Curious about the internals of dynamic dispatch

I ran some benchmarks comparing dynamic dispatch cost in Julia vs Rust.

In Julia I got the following results:

Dynamic Dispatch:
  4.677 ms (0 allocations: 0 bytes)
Static Dispatch
  159.291 μs (0 allocations: 0 bytes)

And in Rust I got the following:

Dynamic dispatch runtime: 1.62775ms
Static dispatch runtime: 156.541µs

Below is the code I ran:

Julia code:

using BenchmarkTools

abstract type A end

struct B <: A 
    b::Int64
end

struct C <: A 
    c::Int64
end

function get_val(b::B)
    b.b
end

function get_val(c::C)
    c.c
end

function dynamic_dispatch(v::Vector{A})
    sum = 0
    for a in v
        sum += get_val(a)::Int64
    end
    sum
end

function static_dispatch(v::Vector{B})
    sum = 0
    for a in v
        sum += get_val(a)::Int64
    end
    sum
end

function main()
    v1 = Vector{A}()
    v2 = Vector{B}()
    for _ in range(1,1_000_000)
        x = rand([1, 2])
        if x === 1
            push!(v1, B(1))
            push!(v2, B(1))
        else
            push!(v1, C(2))
            push!(v2, B(2))
        end
    end
    println("Dynamic Dispatch:")
    @btime dynamic_dispatch($v1)
    println("Static Dispatch")
    @btime static_dispatch($v2)
end

main()

Rust code:

trait A {
    fn get_val(&self) -> i64;
}

struct B {
    b: i64,
}

struct C {
    c: i64,
}

impl A for B {
    fn get_val(&self) -> i64 {
        self.b
    }
}

impl A for C {
    fn get_val(&self) -> i64 {
        self.c
    }
}

fn dynamic_dispatch(v: &Vec<Box<dyn A>>) -> i64 {
    let mut sum = 0;
    for ele in v {
        sum += ele.get_val();
    }
    sum
}

fn static_dispatch(v: &Vec<B>) -> i64 {
    let mut sum = 0;
    for ele in v {
        sum += ele.get_val();
    }
    sum
}

fn main() {
    let mut v1 = Vec::<Box<dyn A>>::new();
    let mut v2 = Vec::<B>::new();

    for _ in 0..1_000_000 {
        if rand::random() {
            v1.push(Box::new(B { b: 1 }));
            v2.push(B { b: 1 });
        } else {
            v1.push(Box::new(C { c: 2 }));
            v2.push(B { b: 2 });
        }
    }

    let now = std::time::Instant::now();
    let r1 = dynamic_dispatch(&v1);
    let elapsed: std::time::Duration = now.elapsed();
    println!("Dynamic dispatch runtime: {:?}", elapsed);
    let now = std::time::Instant::now();
    let r2 = static_dispatch(&v2);
    let elapsed: std::time::Duration = now.elapsed();
    println!("Static dispatch runtime: {:?}", elapsed);
    println!("{}, {}", r1, r2);
}

I ran the rust code a bunch to get multiple sample points (release build).
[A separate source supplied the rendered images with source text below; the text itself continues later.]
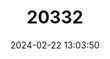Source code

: ---
title: "20332"
category: "Solisorex pearsoni"
draft: false
date: 2024-02-22 13:03:50
languages:
  Sinhala; Sinhalese: ["Hik-miya", "Kanu-miya"]
  Tamil: ["Mung’elli"]
  English: ["Pearson's Long-clawed Shrew"]
---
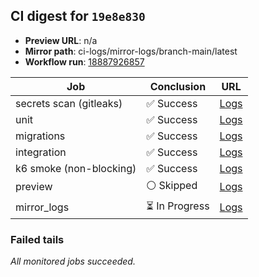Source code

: <!-- AWA-CI-DIGEST -->
## CI digest for `19e8e830`

- **Preview URL**: n/a
- **Mirror path**: ci-logs/mirror-logs/branch-main/latest
- **Workflow run**: [18887926857](https://github.com/AlexBomber12/AWA-App/actions/runs/18887926857)

| Job | Conclusion | URL |
| --- | ---------- | --- |
| secrets scan (gitleaks) | ✅ Success | [Logs](https://github.com/AlexBomber12/AWA-App/actions/runs/18887926857/job/53908052831) |
| unit | ✅ Success | [Logs](https://github.com/AlexBomber12/AWA-App/actions/runs/18887926857/job/53908052834) |
| migrations | ✅ Success | [Logs](https://github.com/AlexBomber12/AWA-App/actions/runs/18887926857/job/53908317124) |
| integration | ✅ Success | [Logs](https://github.com/AlexBomber12/AWA-App/actions/runs/18887926857/job/53908317152) |
| k6 smoke (non-blocking) | ✅ Success | [Logs](https://github.com/AlexBomber12/AWA-App/actions/runs/18887926857/job/53908317274) |
| preview | ⚪ Skipped | [Logs](https://github.com/AlexBomber12/AWA-App/actions/runs/18887926857/job/53908463978) |
| mirror_logs | ⏳ In Progress | [Logs](https://github.com/AlexBomber12/AWA-App/actions/runs/18887926857/job/53908463751) |

### Failed tails

_All monitored jobs succeeded._
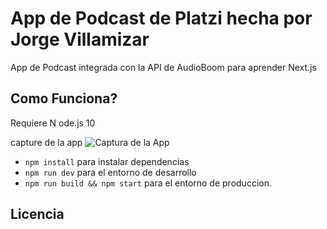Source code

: # App de Podcast de Platzi hecha por Jorge Villamizar 

App de Podcast integrada con la API de AudioBoom para aprender Next.js

## Como Funciona?

Requiere N  ode.js 10

capture de la app
![Captura de la App](./.readme-static/captura.png)

* `npm install` para instalar dependencias
* `npm run dev` para el entorno de desarrollo
* `npm run build && npm start` para el entorno de produccion.

## Licencia

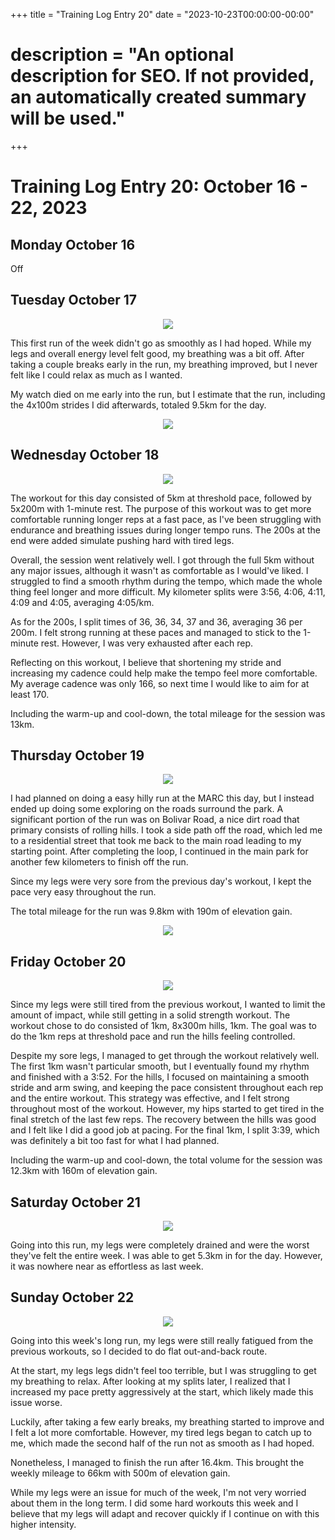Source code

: +++
title = "Training Log Entry 20"
date = "2023-10-23T00:00:00-00:00"
# description = "An optional description for SEO. If not provided, an automatically created summary will be used."
+++


# Training Log Entry 20:  October 16 - 22, 2023

## Monday October 16

Off

## Tuesday October 17

<div style="text-align:center"><img src="/images/posts/training/2023/20/1.png.webp" /></div>

This first run of the week didn't go as smoothly as I had hoped.
While my legs and overall energy level felt good, my breathing was a bit off.
After taking a couple breaks early in the run, my breathing improved, but I never felt like I could relax as much as I wanted. 

My watch died on me early into the run, but I estimate that the run, including the 4x100m strides I did afterwards, totaled 9.5km for the day.

<div style="text-align:center"><img src="/images/gallery/2023/37.jpg.webp" ></div>

## Wednesday October 18

<div style="text-align:center"><img src="/images/posts/training/2023/20/2.png.webp" /></div>

The workout for this day consisted of 5km at threshold pace, followed by 5x200m with 1-minute rest.
The purpose of this workout was to get more comfortable running longer reps at a fast pace, as I've been struggling with endurance and breathing issues during longer tempo runs.
The 200s at the end were added simulate pushing hard with tired legs.

Overall, the session went relatively well.
I got through the full 5km without any major issues, although it wasn't as comfortable as I would've liked.
I struggled to find a smooth rhythm during the tempo, which made the whole thing feel longer and more difficult.
My kilometer splits were 3:56, 4:06, 4:11, 4:09 and 4:05, averaging 4:05/km.

As for the 200s, I split times of 36, 36, 34, 37 and 36, averaging 36 per 200m.
I felt strong running at these paces and managed to stick to the 1-minute rest.
However, I was very exhausted after each rep.

Reflecting on this workout, I believe that shortening my stride and increasing my cadence could help make the tempo feel more comfortable.
My average cadence was only 166, so next time I would like to aim for at least 170.

Including the warm-up and cool-down, the total mileage for the session was 13km.

## Thursday October 19

<div style="text-align:center"><img src="/images/posts/training/2023/20/3.png.webp" /></div>

I had planned on doing a easy hilly run at the MARC this day, but I instead ended up doing some exploring on the roads surround the park.
A significant portion of the run was on Bolivar Road, a nice dirt road that primary consists of rolling hills.
I took a side path off the road, which led me to a residential street that took me back to the main road leading to my starting point.
After completing the loop, I continued in the main park for another few kilometers to finish off the run.

Since my legs were very sore from the previous day's workout, I kept the pace very easy throughout the run.

The total mileage for the run was 9.8km with 190m of elevation gain.

<div style="text-align:center"><img src="/images/gallery/2023/38.jpg.webp" ></div>

## Friday October 20

<div style="text-align:center"><img src="/images/posts/training/2023/20/4.png.webp" /></div>

Since my legs were still tired from the previous workout, I wanted to limit the amount of impact, while still getting in a solid strength workout.
The workout chose to do consisted of 1km, 8x300m hills, 1km.
The goal was to do the 1km reps at threshold pace and run the hills feeling controlled.

Despite my sore legs, I managed to get through the workout relatively well.
The first 1km wasn't particular smooth, but I eventually found my rhythm and finished with a 3:52.
For the hills, I focused on maintaining a smooth stride and arm swing, and keeping the pace consistent throughout each rep and the entire workout.
This strategy was effective, and I felt strong throughout most of the workout.
However, my hips started to get tired in the final stretch of the last few reps.
The recovery between the hills was good and I felt like I did a good job at pacing.
For the final 1km, I split 3:39, which was definitely a bit too fast for what I had planned.

Including the warm-up and cool-down, the total volume for the session was 12.3km with 160m of elevation gain.

## Saturday October 21

<div style="text-align:center"><img src="/images/posts/training/2023/20/5.png.webp" /></div>

Going into this run, my legs were completely drained and were the worst they've felt the entire week.
I was able to get 5.3km in for the day.
However, it was nowhere near as effortless as last week.

## Sunday October 22

<div style="text-align:center"><img src="/images/posts/training/2023/20/6.png.webp" /></div>

Going into this week's long run, my legs were still really fatigued from the previous workouts, so I decided to do flat out-and-back route.

At the start, my legs legs didn't feel too terrible, but I was struggling to get my breathing to relax.
After looking at my splits later, I realized that I increased my pace pretty aggressively at the start, which likely made this issue worse.

Luckily, after taking a few early breaks, my breathing started to improve and I felt a lot more comfortable.
However, my tired legs began to catch up to me, which made the second half of the run not as smooth as I had hoped.

Nonetheless, I managed to finish the run after 16.4km.
This brought the weekly mileage to 66km with 500m of elevation gain.

While my legs were an issue for much of the week, I'm not very worried about them in the long term.
I did some hard workouts this week and I believe that my legs will adapt and recover quickly if I continue on with this higher intensity.
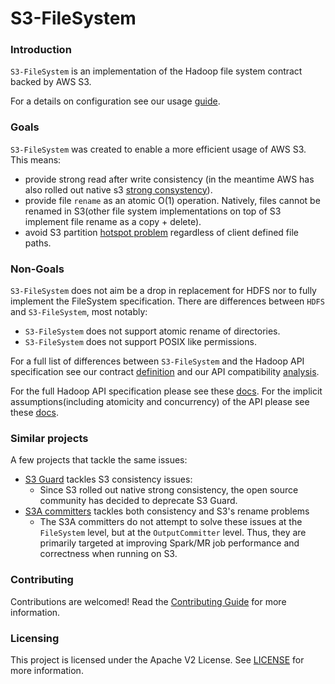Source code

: S3-FileSystem
======

### Introduction

`S3-FileSystem` is an implementation of the Hadoop file system contract backed by AWS S3.

For a details on configuration see our usage [guide](./docs/Usage.md).

### Goals
`S3-FileSystem` was created to enable a more efficient usage of AWS S3. This means:
- provide strong read after write consistency (in the meantime AWS has also rolled out native s3 [strong consystency](https://docs.aws.amazon.com/AmazonS3/latest/userguide/Welcome.html#ConsistencyModel)).
- provide file `rename` as an atomic O(1) operation. Natively, files cannot be renamed in S3(other file system implementations on top of S3 implement file rename as a copy + delete). 
- avoid S3 partition [hotspot problem](./docs/S3PartitionHotSpotting.md) regardless of client defined file paths. 

### Non-Goals
`S3-FileSystem` does not aim be a drop in replacement for HDFS nor to fully implement the FileSystem specification. 
There are differences between `HDFS` and `S3-FileSystem`, most notably:
 - `S3-FileSystem` does not support atomic rename of directories.
 - `S3-FileSystem` does not support POSIX like permissions.

For a full list of differences between `S3-FileSystem` and the Hadoop API specification see our contract [definition](./src/integrationTest/resources/contract/s3k.xml)
and our API compatibility [analysis](./docs/HadoopFsApiCompatibility.md).

For the full Hadoop API specification please see these [docs](https://hadoop.apache.org/docs/stable/hadoop-project-dist/hadoop-common/filesystem/filesystem.html).
For the implicit assumptions(including atomicity and concurrency) of the API please see these [docs](https://hadoop.apache.org/docs/stable/hadoop-project-dist/hadoop-common/filesystem/introduction.html).

### Similar projects

A few projects that tackle the same issues:

 - [S3 Guard](https://hadoop.apache.org/docs/r3.0.3/hadoop-aws/tools/hadoop-aws/s3guard.html) tackles S3 consistency issues:
   - Since S3 rolled out native strong consistency, the open source community has decided to deprecate S3 Guard.
 - [S3A committers](https://hadoop.apache.org/docs/r3.1.1/hadoop-aws/tools/hadoop-aws/committers.html) tackles both consistency and S3's rename problems
   - The S3A committers do not attempt to solve these issues at the `FileSystem` level, but at the `OutputCommitter` level. Thus, they are primarily targeted at improving Spark/MR job performance and correctness when running on S3.  

### Contributing

Contributions are welcomed! Read the [Contributing Guide](./docs/Contributing.md) for more information.

### Licensing

This project is licensed under the Apache V2 License. See [LICENSE](LICENSE) for more information.
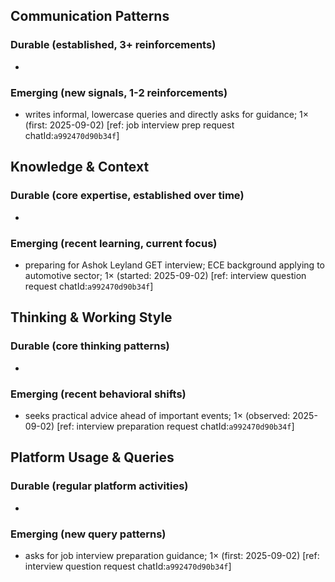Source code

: ## Communication Patterns
### Durable (established, 3+ reinforcements)
- 

### Emerging (new signals, 1-2 reinforcements)
- writes informal, lowercase queries and directly asks for guidance; 1× (first: 2025-09-02) [ref: job interview prep request chatId:`a992470d90b34f`]

## Knowledge & Context
### Durable (core expertise, established over time)
-

### Emerging (recent learning, current focus)
- preparing for Ashok Leyland GET interview; ECE background applying to automotive sector; 1× (started: 2025-09-02) [ref: interview question request chatId:`a992470d90b34f`]

## Thinking & Working Style
### Durable (core thinking patterns)
-

### Emerging (recent behavioral shifts)
- seeks practical advice ahead of important events; 1× (observed: 2025-09-02) [ref: interview preparation request chatId:`a992470d90b34f`]

## Platform Usage & Queries
### Durable (regular platform activities)
-

### Emerging (new query patterns)
- asks for job interview preparation guidance; 1× (first: 2025-09-02) [ref: interview question request chatId:`a992470d90b34f`]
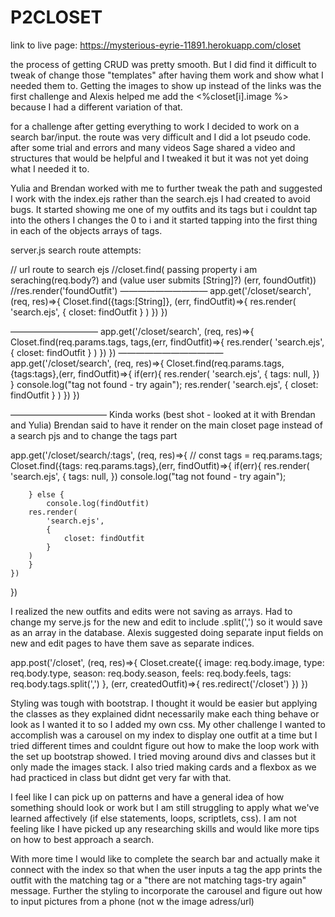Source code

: # P2CLOSET
link to live page: https://mysterious-eyrie-11891.herokuapp.com/closet

the process of getting CRUD was pretty smooth. But I did find it difficult to tweak of change those "templates" after having them work and show what I needed them to. Getting the images to show up instead of the links was the first challenge and Alexis helped me add the <%closet[i].image %> because I had a different variation of that.

for a challenge after getting everything to work I decided to work on a search bar/input. the route was very difficult and I did a lot pseudo code. after some trial and errors and many videos Sage shared a video and structures that would be helpful and I tweaked it but it was not yet doing what I needed it to.

Yulia and Brendan worked with me to further tweak the path and suggested I work with the index.ejs rather than the search.ejs I had created to avoid bugs. It started showing me one of my outfits and its tags but i couldnt tap into the others I changes the 0 to i and it started tapping into the first thing in each of the objects arrays of tags.

server.js search route attempts:

// url route to search ejs
//closet.find( passing property i am seraching(req.body?) and (value user submits [String]?) (err, foundOutfit))
//res.render('foundOutfit')
——————————
app.get('/closet/search', (req, res)=>{
    Closet.find({tags:[String]}, (err, findOutfit)=>{
        res.render(
            'search.ejs',
            {
                closet: findOutfit
            }
        ) 
    })
})

——————————
app.get('/closet/search', (req, res)=>{
    Closet.find(req.params.tags, tags,(err, findOutfit)=>{
        res.render(
            'search.ejs',
            {
                closet: findOutfit
            }
        ) 
    })
})
————————————
app.get('/closet/search', (req, res)=>{
    Closet.find(req.params.tags, {tags:tags},(err, findOutfit)=>{
        if(err){
            res.render(
                'search.ejs',
                {
                    tags: null,
                })
        } console.log("tag not found - try again");
        res.render(
            'search.ejs',
            {
                closet: findOutfit
            }
        ) 
    })
})

———————————
Kinda works (best shot - looked at it with Brendan and Yulia) Brendan said to have it render on the main closet page instead of a search pjs and to change the tags part

app.get('/closet/search/:tags', (req, res)=>{
    // const tags = req.params.tags;
    Closet.find({tags: req.params.tags},(err, findOutfit)=>{
        if(err){
            res.render(
                'search.ejs',
                {
                    tags: null,
                })
        console.log("tag not found - try again");

        } else {
            console.log(findOutfit)
        res.render(
            'search.ejs',
            {
                closet: findOutfit
            }
        )
        }
    })

})

I realized the new outfits and edits were not saving as arrays. Had to change my serve.js for the new and edit to include .split(',') so it would save as an array in the database. Alexis suggested doing separate input fields on new and edit pages to have them save as separate indices.

app.post('/closet', (req, res)=>{
    Closet.create({
        image: req.body.image,
        type: req.body.type,
        season: req.body.season,
        feels: req.body.feels,
        tags: req.body.tags.split(',')
    }, (err, createdOutfit)=>{
        res.redirect('/closet')
    })
})

Styling was tough with bootstrap. I thought it would be easier but applying the classes as they explained didnt necessarily make each thing behave or look as I wanted it to so I added my own css. My other challenge I wanted to accomplish was a carousel on my index to display one outfit at a time but I tried different times and couldnt figure out how to make the loop work with the set up bootstrap showed. I tried moving around divs and classes but it only made the images stack. I also tried making cards and a flexbox as we had practiced in class but didnt get very far with that.

I feel like I can pick up on patterns and have a general idea of how something should look or work but I am still struggling to apply what we've learned affectively (if else statements, loops, scriptlets, css). I am not feeling like I have picked up any researching skills and would like more tips on how to best approach a search.

With more time I would like to complete the search bar and actually make it connect with the index so that when the user inputs a tag the app prints the outfit with the matching tag or a "there are not matching tags-try again" message. Further the styling to incorporate the carousel and figure out how to input pictures from a phone (not w the image adress/url)
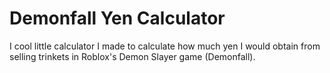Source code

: # Demonfall Yen Calculator
I cool little calculator I made to calculate how much yen I would obtain from selling trinkets in Roblox's Demon Slayer game (Demonfall).
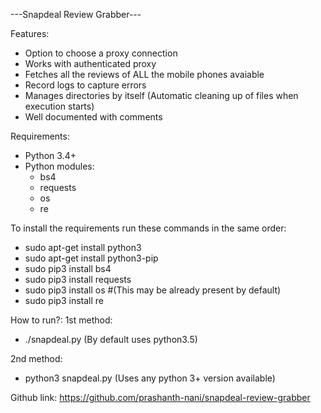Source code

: ---Snapdeal Review Grabber---

Features:
* Option to choose a proxy connection
* Works with authenticated proxy
* Fetches all the reviews of ALL the mobile phones avaiable
* Record logs to capture errors
* Manages directories by itself (Automatic cleaning up of files when execution starts)
* Well documented with comments



Requirements:
* Python 3.4+
* Python modules:
	- bs4
	- requests
	- os
	- re


	
To install the requirements run these commands in the same order:

* sudo apt-get install python3
* sudo apt-get install python3-pip
* sudo pip3 install bs4
* sudo pip3 install requests
* sudo pip3 install os   #(This may be already present by default)
* sudo pip3 install re


How to run?:
1st method:
* ./snapdeal.py (By default uses python3.5)

2nd method:
* python3 snapdeal.py (Uses any python 3+ version available)



Github link: https://github.com/prashanth-nani/snapdeal-review-grabber
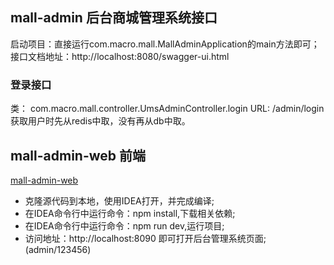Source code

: ## mall-admin  后台商城管理系统接口
启动项目：直接运行com.macro.mall.MallAdminApplication的main方法即可；
接口文档地址：http://localhost:8080/swagger-ui.html


### 登录接口
类： com.macro.mall.controller.UmsAdminController.login
URL: /admin/login
获取用户时先从redis中取，没有再从db中取。


## mall-admin-web 前端
[mall-admin-web](https://github.com/macrozheng/mall-admin-web)
* 克隆源代码到本地，使用IDEA打开，并完成编译;
* 在IDEA命令行中运行命令：npm install,下载相关依赖;
* 在IDEA命令行中运行命令：npm run dev,运行项目;
* 访问地址：http://localhost:8090 即可打开后台管理系统页面;(admin/123456)


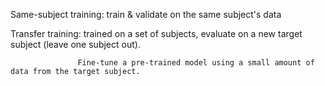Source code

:Same-subject training: train & validate on the same subject's data

Transfer training: trained on a set of subjects, evaluate on a new target subject (leave one subject out). 

                   Fine-tune a pre-trained model using a small amount of data from the target subject. 
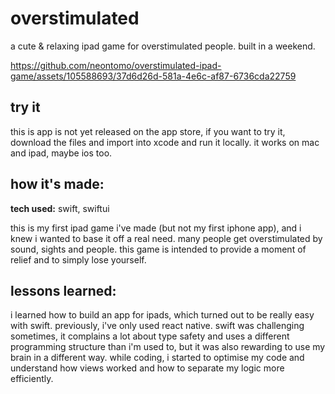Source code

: # overstimulated

a cute & relaxing ipad game for overstimulated people. built in a weekend.

https://github.com/neontomo/overstimulated-ipad-game/assets/105588693/37d6d26d-581a-4e6c-af87-6736cda22759

## try it

this is app is not yet released on the app store, if you want to try it, download the files and import into xcode and run it locally. it works on mac and ipad, maybe ios too.

## how it's made:

**tech used:** swift, swiftui

this is my first ipad game i've made (but not my first iphone app), and i knew i wanted to base it off a real need. many people get overstimulated by sound, sights and people. this game is intended to provide a moment of relief and to simply lose yourself.

## lessons learned:

i learned how to build an app for ipads, which turned out to be really easy with swift. previously, i've only used react native. swift was challenging sometimes, it complains a lot about type safety and uses a different programming structure than i'm used to, but it was also rewarding to use my brain in a different way. while coding, i started to optimise my code and understand how views worked and how to separate my logic more efficiently.
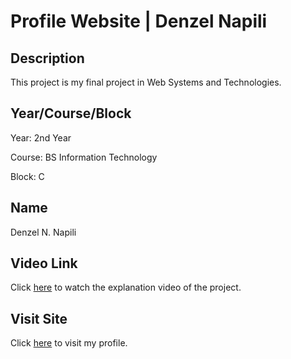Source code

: # Profile Website | Denzel Napili

## Description

This project is my final project in Web Systems and Technologies.

## Year/Course/Block

Year: 2nd Year

Course: BS Information Technology

Block: C

## Name

Denzel N. Napili

## Video Link

Click [here](https://youtu.be/-6R1zECJoPo) to watch the explanation video of the project.

## Visit Site

Click [here](https://bocchi02.github.io/) to visit my profile.
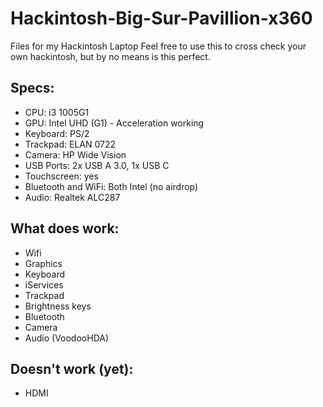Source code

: # Hackintosh-Big-Sur-Pavillion-x360
Files for my Hackintosh Laptop
Feel free to use this to cross check your own hackintosh, but by no means is this perfect.

## Specs:
* CPU: i3 1005G1
* GPU: Intel UHD (G1) - Acceleration working
* Keyboard: PS/2
* Trackpad: ELAN 0722
* Camera: HP Wide Vision
* USB Ports: 2x USB A 3.0, 1x USB C
* Touchscreen: yes
* Bluetooth and WiFi: Both Intel (no airdrop)
* Audio: Realtek ALC287

## What does work:
  * Wifi
  * Graphics
  * Keyboard
  * iServices
  * Trackpad 
  * Brightness keys
  * Bluetooth 
  * Camera
  * Audio (VoodooHDA)

## Doesn't work (yet):
  * HDMI


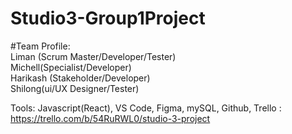 # Studio3-Group1Project <br>

#Team Profile:<br> 
Liman (Scrum Master/Developer/Tester)<br>
Michell(Specialist/Developer)<br>
Harikash (Stakeholder/Developer)<br>
Shilong(ui/UX Designer/Tester)<br>

Tools: Javascript(React), VS Code, Figma, mySQL, Github, Trello : https://trello.com/b/54RuRWL0/studio-3-project<br>
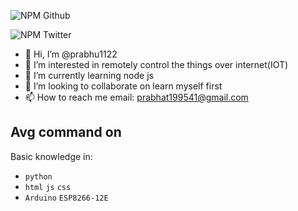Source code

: ![NPM Github](https://img.shields.io/github/followers/prabhu1122?color=orange&logo=github&logoColor=white&style=plastic)

![NPM Twitter](https://img.shields.io/twitter/follow/Prabhat84684469?color=blue&label=Follow&logo=twitter&style=plastic)
- 👋 Hi, I’m @prabhu1122
- 👀 I’m interested in remotely control the things over internet(IOT)
- 🌱 I’m currently learning node js
- 💞️ I’m looking to collaborate on learn myself first
- 📫 How to reach me email: prabhat199541@gmail.com
## Avg command on
Basic knowledge in:
* `python`
* `html` `js` `css`
* `Arduino` `ESP8266-12E`

<!---
prabhu1122/prabhu1122
You can click the Preview link to take a look at your changes.
--->
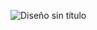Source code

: ![Diseño sin título](https://github.com/hasanenginkubat/hasanenginkubat/assets/116746591/4e078a72-055b-409c-8be3-582a55912eaa)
Basically the static dispatch has the same performance, but Rust’s dynamic dispatch is significantly faster. This matches my general feel for Julia’s dynamic dispatch. It just feels a little slower than I expected relative to method lookups in the other “fast” languages like C++ and Rust. Is there a good reason for this? Is there some dynamic behavior allowed in Julia that is not in the other languages that makes Julia this much slower when it comes to dynamic dispatch?